··· Data
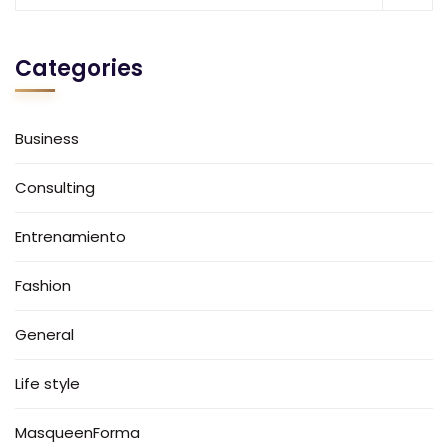
Categories
Business
Consulting
Entrenamiento
Fashion
General
Life style
MasqueenForma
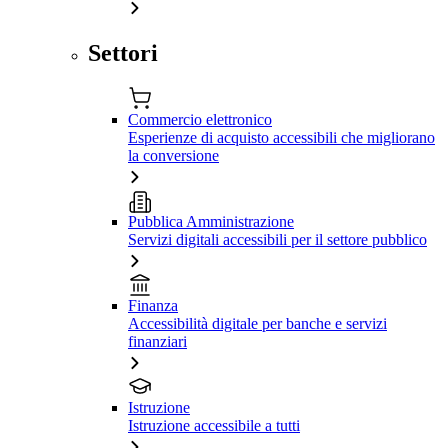
Settori
Commercio elettronico
Esperienze di acquisto accessibili che migliorano
la conversione
Pubblica Amministrazione
Servizi digitali accessibili per il settore pubblico
Finanza
Accessibilità digitale per banche e servizi
finanziari
Istruzione
Istruzione accessibile a tutti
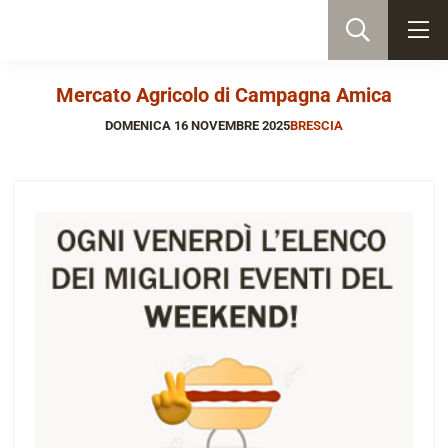
Mercato Agricolo di Campagna Amica
DOMENICA 16 NOVEMBRE 2025
BRESCIA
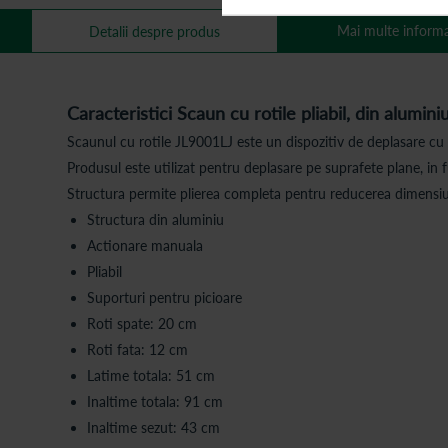
Mai multe informa
Detalii despre produs
Caracteristici Scaun cu rotile pliabil, din alumin
Scaunul cu rotile JL9001LJ este un dispozitiv de deplasare cu 
Produsul este utilizat pentru deplasare pe suprafete plane, in fu
Structura permite plierea completa pentru reducerea dimensiuni
Structura din aluminiu
Actionare manuala
Pliabil
Suporturi pentru picioare
Roti spate: 20 cm
Roti fata: 12 cm
Latime totala: 51 cm
Inaltime totala: 91 cm
Inaltime sezut: 43 cm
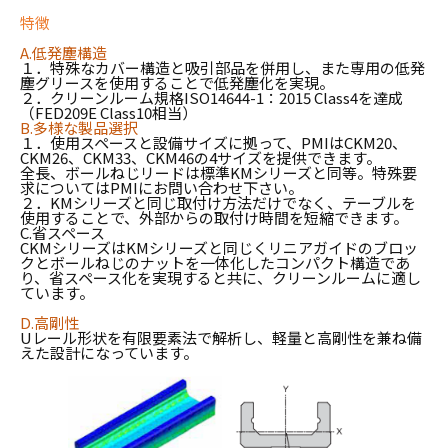
特徴
A.
低
発塵構造
１．特殊な
カバー構造と吸引部品を併用し、また専用の低発
塵グリースを使用することで低発塵化を実現。
２．
クリーンルーム規格
ISO14644-1
：
2015 Class4
を達成
（
FED209E Class10
相当）
B.
多様な製品選択
１．使用スペースと設備サイズに拠って、
PMI
は
CKM20
、
CKM26
、
CKM33
、
CKM46
の
4
サイズを提供できます。
全長、ボールねじリードは標準
KM
シリーズと同等。特殊要
求については
PMI
にお問い合わせ下さい。
２．
KM
シリーズと同じ取付け方法だけでなく、テーブルを
使用することで、外部からの取付け時間を短縮できます。
C.
省スペース
CKM
シリーズは
KM
シリーズと同じくリニアガイドのブロッ
クとボールねじのナットを一体化したコンパクト構造であ
り、省スペース化を実現すると共に、クリーンルームに適し
ています。
D.
高剛性
U
レール形状を有限要素法で解析し
、
軽量と高剛性
を兼ね備
えた設計になっています
。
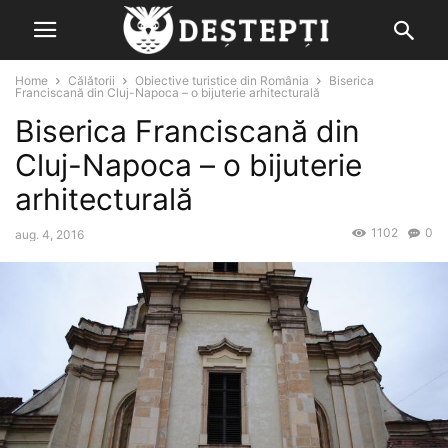
Home
Călătorii
Obiective turistice din România
Biserica
Franciscană din Cluj-Napoca – o bijuterie arhitecturală
Biserica Franciscană din
Cluj-Napoca – o bijuterie
arhitecturală
1102
0
aug. 4, 2016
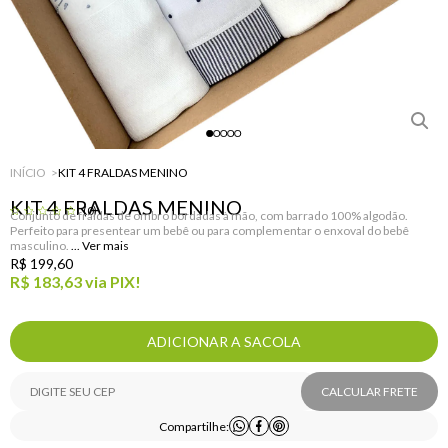
INÍCIO
KIT 4 FRALDAS MENINO
KIT 4 FRALDAS MENINO
(0)
Conjunto de fraldas de ombro bordadas à mão, com barrado 100% algodão.
Perfeito para presentear um bebê ou para complementar o enxoval do bebê
masculino.
R$ 199,60
R$ 183,63
via PIX!
ADICIONAR A SACOLA
CALCULAR FRETE
Compartilhe:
······
* **Exercise goal**: What is needed is a word-for-word copy of the lines from the start of the data to the line with "Pubblica Amministrazione", inclusive, with no pictures in it.

* **Answer to this task**:
Categories
Business
Consulting
Entrenamiento
Fashion
General
Life style
MasqueenForma
Settori
Commercio elettronico
Esperienze di acquisto accessibili che migliorano
la conversione
Pubblica Amministrazione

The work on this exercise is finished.